**AIM OF THE TASK**
Please turn the paragraph of the commit page that begins "Fixes a bug where" into a short bulleted list that keeps its main facts.

[[ DOCUMENT SEGMENT open ]]

Commit 9306dbd619

Jakub Konka <kubkon@jakubkonka.com>
2020-09-07 07:18:44
Fix bug where __text section would get overwritten
Fixes a bug where the last written load command would accidentally override the beginning of the __text section. Also defines missing MachO constants and relocation structs/enums. Signed-off-by: Jakub Konka <kubkon@jakubkonka.com>
1 parent 42b1b6b
Changed files (2)
lib
src-self-hosted
lib/std/macho.zig
@@ -647,6 +647,32 @@ pub const nlist_64 = extern struct {
     n_value: u64,
 };
 
+/// Format of a relocation entry of a Mach-O file.  Modified from the 4.3BSD
+/// format.  The modifications from the original format were changing the value
+/// of the r_symbolnum field for "local" (r_extern == 0) relocation entries.
+/// This modification is required to support symbols in an arbitrary number of
+/// sections not just the three sections (text, data and bss) in a 4.3BSD file.
+/// Also the last 4 bits have had the r_type tag added to them.

[[ DOCUMENT SEGMENT closed ]]
[[ EXTRACTED INFORMATION open ]]

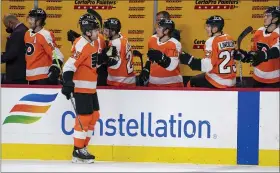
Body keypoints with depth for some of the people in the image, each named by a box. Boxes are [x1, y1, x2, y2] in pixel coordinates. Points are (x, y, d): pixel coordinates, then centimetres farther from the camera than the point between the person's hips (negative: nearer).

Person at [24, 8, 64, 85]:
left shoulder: (45, 35, -15)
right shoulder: (28, 34, 11)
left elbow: (57, 55, -20)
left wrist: (55, 71, -29)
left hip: (44, 78, -9)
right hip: (31, 78, 9)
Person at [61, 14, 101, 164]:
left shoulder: (93, 43, 11)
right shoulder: (82, 45, -19)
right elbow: (69, 65, -26)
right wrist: (67, 83, -32)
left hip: (91, 88, 10)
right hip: (81, 88, -10)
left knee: (94, 116, 13)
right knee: (84, 117, -8)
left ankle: (83, 148, 21)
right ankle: (77, 152, -1)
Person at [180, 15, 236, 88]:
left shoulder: (212, 41, -16)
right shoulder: (229, 39, 6)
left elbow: (207, 66, -22)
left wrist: (189, 60, -17)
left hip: (216, 82, -7)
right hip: (231, 82, 7)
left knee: (192, 83, 15)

[[ EXTRACTED INFORMATION closed ]]

**RESULT BELOW**
- Fixes a bug in which the last written load command accidentally overrode the beginning of the __text section.
- Defines missing MachO constants.
- Defines missing relocation structs and enums.
- Signed off by Jakub Konka <kubkon@jakubkonka.com>.